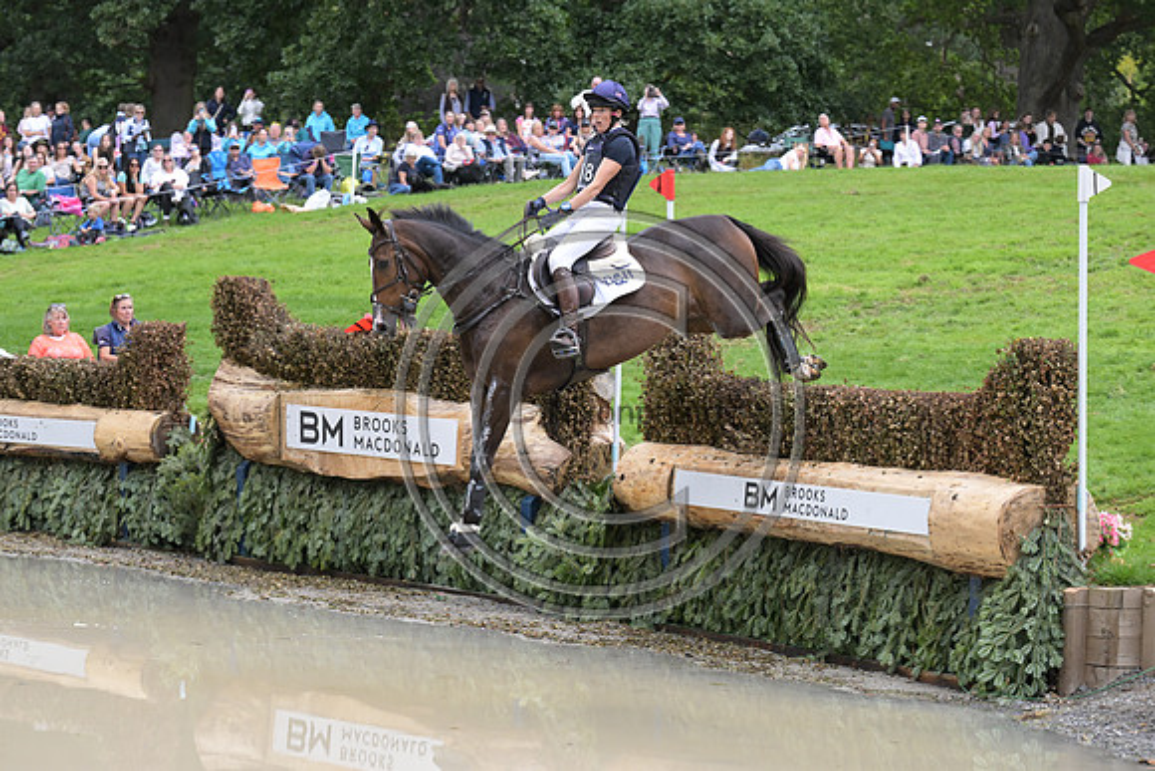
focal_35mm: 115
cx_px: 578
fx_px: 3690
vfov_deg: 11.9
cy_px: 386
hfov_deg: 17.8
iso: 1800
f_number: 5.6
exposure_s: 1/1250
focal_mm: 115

◆ ◆ ◆ ◆ ◆ ◆ ◆

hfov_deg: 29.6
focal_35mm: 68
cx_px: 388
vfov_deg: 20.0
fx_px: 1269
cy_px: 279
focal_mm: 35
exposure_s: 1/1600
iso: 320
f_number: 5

◆ ◆ ◆ ◆ ◆ ◆ ◆

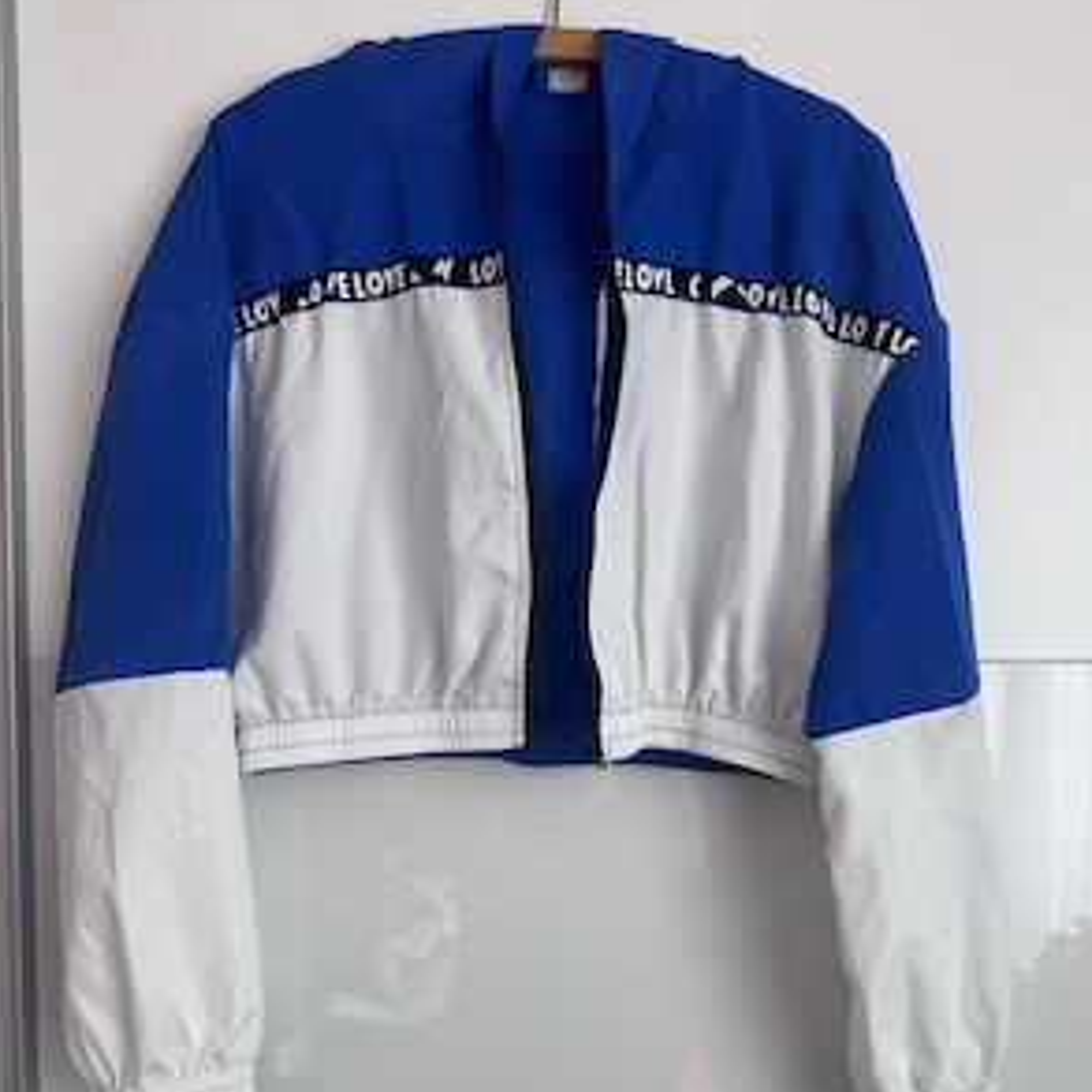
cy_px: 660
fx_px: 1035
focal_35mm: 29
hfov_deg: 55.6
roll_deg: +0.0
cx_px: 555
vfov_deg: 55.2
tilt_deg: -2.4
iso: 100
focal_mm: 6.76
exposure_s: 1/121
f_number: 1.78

◆ ◆ ◆ ◆ ◆ ◆ ◆

**Task instructions**.
Take from the material above the lines running from the one with "vfov_deg: 55.2" through the one with "f_number: 1.78", and repeat them exactly, with nothing else.

**Expected output**.
vfov_deg: 55.2
tilt_deg: -2.4
iso: 100
focal_mm: 6.76
exposure_s: 1/121
f_number: 1.78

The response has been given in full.